:: 課題について ::
ボルドー滞在の日記で、ボルドー発祥のカヌレの食感はどう書かれていますか。

JINSEI STORIES

滞仏日記「ボルドー発祥カヌレに悶絶、ビストロでボルドーワインで酔うの巻」」 Posted on 2023/01/06 辻 仁成 作家 パリ

某月某日、ボルドーは古都なのに、実にセンスのいい大人の街であった。レストランも、カフェも、お菓子屋さんも、可愛くて、舞い上がった父ちゃんであった。
とくに、ボルドー発祥のカヌレが、信じられないくらいに美味しかった。パリで食べていたカヌレがいったい何だったのか、と思ったほどに、表面が超カリカリで中が超しっとり、なのである。カリカリでしっとりではなく、超カリカリで超しっとり、という60年も生きてきた父ちゃんが、悶絶した、美味しさだった。
「これが、これが、カヌレというものなのか」
と思わず、路上で目の玉ひんむいて、驚愕してしまったのであーる。

滞仏日記「ボルドー発祥カヌレに悶絶、ビストロでボルドーワインで酔うの巻」」

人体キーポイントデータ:

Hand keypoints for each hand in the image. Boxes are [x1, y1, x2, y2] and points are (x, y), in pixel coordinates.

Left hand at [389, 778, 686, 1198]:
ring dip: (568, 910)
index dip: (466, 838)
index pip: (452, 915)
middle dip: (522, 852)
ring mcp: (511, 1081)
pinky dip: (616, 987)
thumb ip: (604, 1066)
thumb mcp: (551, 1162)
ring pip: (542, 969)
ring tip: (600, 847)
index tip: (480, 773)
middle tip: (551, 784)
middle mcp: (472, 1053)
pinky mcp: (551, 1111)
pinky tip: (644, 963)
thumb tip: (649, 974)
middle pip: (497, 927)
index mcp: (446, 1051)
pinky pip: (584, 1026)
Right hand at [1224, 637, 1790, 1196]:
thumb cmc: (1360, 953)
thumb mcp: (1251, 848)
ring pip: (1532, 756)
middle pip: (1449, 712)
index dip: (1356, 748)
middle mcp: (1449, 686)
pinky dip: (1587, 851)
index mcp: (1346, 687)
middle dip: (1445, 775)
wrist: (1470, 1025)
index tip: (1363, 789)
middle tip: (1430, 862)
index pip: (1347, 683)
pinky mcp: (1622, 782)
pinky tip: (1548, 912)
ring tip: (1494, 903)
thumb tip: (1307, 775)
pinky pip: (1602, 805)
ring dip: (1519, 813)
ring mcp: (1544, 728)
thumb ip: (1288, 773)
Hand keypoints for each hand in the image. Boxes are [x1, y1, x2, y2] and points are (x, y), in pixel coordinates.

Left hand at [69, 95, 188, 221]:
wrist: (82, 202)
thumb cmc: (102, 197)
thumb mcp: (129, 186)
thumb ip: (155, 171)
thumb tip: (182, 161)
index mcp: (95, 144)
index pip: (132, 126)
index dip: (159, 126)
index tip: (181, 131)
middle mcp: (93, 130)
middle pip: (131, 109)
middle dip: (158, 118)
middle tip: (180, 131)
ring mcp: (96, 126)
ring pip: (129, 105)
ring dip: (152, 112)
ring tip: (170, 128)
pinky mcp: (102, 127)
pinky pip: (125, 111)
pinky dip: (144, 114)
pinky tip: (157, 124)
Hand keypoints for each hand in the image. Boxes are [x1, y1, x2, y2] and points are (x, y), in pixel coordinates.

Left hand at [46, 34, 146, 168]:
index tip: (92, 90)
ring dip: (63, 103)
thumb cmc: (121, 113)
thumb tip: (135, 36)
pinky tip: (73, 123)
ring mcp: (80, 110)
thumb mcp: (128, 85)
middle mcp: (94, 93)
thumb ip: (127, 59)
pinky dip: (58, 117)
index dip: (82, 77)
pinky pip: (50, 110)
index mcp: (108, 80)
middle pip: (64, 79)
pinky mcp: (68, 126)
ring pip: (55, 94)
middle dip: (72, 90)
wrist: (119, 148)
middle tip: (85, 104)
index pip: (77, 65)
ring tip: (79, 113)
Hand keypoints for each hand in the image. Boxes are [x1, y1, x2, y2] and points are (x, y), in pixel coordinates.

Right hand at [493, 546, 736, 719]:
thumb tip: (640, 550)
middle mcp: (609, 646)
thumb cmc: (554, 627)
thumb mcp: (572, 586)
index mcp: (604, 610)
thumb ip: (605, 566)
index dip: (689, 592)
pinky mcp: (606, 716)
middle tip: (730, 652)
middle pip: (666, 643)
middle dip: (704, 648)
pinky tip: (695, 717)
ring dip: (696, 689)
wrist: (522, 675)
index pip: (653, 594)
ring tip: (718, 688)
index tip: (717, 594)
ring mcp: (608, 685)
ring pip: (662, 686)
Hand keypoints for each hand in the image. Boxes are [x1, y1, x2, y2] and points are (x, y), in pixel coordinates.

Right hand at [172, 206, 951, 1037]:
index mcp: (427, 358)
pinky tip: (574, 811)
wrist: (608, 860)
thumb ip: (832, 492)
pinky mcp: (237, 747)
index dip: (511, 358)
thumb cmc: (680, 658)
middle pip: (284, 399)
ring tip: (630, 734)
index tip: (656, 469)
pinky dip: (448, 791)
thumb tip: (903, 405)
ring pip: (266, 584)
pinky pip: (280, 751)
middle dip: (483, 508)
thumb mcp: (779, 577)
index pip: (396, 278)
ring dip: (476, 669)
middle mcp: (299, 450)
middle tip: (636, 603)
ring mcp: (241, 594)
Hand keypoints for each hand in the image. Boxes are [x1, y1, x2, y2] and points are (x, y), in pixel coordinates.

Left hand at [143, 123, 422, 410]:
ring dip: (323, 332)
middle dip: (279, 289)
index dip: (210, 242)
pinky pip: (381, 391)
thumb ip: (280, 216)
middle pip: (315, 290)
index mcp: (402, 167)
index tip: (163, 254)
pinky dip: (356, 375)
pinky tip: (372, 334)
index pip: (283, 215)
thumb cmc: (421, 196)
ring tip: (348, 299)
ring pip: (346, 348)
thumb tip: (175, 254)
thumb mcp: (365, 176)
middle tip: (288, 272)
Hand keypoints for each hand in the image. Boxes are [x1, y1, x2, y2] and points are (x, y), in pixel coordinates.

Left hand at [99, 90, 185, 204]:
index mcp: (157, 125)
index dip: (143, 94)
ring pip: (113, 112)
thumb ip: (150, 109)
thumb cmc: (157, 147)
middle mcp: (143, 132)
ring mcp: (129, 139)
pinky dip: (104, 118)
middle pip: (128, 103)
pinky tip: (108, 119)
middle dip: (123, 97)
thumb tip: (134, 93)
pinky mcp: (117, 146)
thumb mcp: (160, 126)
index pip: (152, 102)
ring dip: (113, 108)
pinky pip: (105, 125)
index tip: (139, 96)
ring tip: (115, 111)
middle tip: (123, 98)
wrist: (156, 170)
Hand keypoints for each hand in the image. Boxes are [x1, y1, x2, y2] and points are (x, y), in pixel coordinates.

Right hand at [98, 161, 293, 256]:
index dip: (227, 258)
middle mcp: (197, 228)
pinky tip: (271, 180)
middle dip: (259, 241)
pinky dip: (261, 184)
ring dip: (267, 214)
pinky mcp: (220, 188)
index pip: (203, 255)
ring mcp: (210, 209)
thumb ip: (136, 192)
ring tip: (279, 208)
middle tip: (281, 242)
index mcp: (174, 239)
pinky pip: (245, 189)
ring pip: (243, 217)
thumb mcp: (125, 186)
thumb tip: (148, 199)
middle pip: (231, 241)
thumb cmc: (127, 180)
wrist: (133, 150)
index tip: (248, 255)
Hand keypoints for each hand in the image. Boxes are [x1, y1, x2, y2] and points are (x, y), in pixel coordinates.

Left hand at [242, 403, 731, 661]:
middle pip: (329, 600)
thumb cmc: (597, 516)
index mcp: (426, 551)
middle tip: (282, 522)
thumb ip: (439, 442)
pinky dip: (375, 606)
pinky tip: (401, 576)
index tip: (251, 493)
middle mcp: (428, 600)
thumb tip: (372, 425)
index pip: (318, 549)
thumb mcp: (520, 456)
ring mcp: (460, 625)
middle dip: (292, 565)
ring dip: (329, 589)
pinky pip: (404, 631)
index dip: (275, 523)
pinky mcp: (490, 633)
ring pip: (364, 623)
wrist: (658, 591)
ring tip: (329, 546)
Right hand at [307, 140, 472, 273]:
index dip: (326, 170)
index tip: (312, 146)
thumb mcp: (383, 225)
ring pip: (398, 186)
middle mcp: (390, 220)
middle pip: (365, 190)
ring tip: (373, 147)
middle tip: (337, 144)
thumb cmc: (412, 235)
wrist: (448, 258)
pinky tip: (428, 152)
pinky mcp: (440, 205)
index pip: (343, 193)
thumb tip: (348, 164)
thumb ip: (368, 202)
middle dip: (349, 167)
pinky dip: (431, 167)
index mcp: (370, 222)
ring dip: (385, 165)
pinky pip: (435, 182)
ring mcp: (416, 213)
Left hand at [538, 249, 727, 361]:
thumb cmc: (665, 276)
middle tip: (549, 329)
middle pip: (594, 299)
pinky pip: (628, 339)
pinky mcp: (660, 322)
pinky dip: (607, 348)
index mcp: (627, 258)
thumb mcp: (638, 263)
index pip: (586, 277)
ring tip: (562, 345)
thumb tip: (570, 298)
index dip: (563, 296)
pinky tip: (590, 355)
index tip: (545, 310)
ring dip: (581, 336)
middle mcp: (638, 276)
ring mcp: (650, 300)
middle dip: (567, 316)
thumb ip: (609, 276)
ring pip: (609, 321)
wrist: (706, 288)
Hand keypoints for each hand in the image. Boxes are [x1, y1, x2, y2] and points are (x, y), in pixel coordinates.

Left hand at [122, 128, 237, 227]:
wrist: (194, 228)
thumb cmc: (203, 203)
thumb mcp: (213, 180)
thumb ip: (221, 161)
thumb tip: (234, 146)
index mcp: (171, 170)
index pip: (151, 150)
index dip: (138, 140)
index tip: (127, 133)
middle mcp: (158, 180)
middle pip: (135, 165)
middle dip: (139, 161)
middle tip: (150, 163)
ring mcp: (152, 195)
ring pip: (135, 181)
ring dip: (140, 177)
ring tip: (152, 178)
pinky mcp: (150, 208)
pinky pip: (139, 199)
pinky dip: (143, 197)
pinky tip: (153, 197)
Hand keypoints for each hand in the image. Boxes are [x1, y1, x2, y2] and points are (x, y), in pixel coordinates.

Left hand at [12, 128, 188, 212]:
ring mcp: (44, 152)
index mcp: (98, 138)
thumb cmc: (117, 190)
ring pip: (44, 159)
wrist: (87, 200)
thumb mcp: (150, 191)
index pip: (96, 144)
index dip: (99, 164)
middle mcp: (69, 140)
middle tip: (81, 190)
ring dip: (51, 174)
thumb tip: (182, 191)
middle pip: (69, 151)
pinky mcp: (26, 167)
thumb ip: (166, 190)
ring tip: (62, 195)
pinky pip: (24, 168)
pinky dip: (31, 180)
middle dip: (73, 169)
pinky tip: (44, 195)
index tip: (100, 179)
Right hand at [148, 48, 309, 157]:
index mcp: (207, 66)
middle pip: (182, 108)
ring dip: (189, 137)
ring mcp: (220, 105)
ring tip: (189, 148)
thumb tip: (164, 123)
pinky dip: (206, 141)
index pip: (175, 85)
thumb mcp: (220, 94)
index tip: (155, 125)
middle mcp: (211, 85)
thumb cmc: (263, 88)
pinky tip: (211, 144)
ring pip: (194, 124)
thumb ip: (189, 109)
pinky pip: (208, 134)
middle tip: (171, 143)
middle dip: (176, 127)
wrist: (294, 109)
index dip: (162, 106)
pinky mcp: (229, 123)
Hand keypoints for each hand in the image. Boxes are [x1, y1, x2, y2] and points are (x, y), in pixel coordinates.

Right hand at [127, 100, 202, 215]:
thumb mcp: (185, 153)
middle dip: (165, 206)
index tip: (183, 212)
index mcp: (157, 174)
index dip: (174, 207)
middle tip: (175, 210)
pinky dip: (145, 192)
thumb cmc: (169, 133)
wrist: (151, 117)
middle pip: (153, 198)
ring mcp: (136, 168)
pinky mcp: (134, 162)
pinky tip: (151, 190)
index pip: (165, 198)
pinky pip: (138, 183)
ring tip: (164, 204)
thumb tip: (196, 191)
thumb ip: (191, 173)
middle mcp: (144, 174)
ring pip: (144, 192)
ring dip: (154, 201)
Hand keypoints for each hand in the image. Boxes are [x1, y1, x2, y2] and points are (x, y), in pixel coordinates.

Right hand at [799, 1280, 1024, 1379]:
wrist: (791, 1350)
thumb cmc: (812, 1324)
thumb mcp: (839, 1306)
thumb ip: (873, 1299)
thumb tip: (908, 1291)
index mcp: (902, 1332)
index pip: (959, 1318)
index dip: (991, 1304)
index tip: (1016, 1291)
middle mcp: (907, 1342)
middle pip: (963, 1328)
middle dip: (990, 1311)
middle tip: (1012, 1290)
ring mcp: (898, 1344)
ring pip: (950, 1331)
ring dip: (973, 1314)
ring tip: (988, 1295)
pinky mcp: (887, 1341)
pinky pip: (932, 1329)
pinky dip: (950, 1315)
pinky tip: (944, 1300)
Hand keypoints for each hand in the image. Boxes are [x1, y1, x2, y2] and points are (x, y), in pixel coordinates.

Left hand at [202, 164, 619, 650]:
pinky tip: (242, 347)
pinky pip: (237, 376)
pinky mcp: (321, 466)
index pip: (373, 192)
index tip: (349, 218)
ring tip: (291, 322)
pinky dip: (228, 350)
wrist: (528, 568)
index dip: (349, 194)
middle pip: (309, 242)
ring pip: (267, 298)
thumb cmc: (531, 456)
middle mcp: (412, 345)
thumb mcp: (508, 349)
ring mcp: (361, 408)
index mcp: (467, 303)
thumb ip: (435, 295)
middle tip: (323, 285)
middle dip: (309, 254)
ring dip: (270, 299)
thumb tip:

:: 解答 ::
表面が超カリカリで、中が超しっとりしている。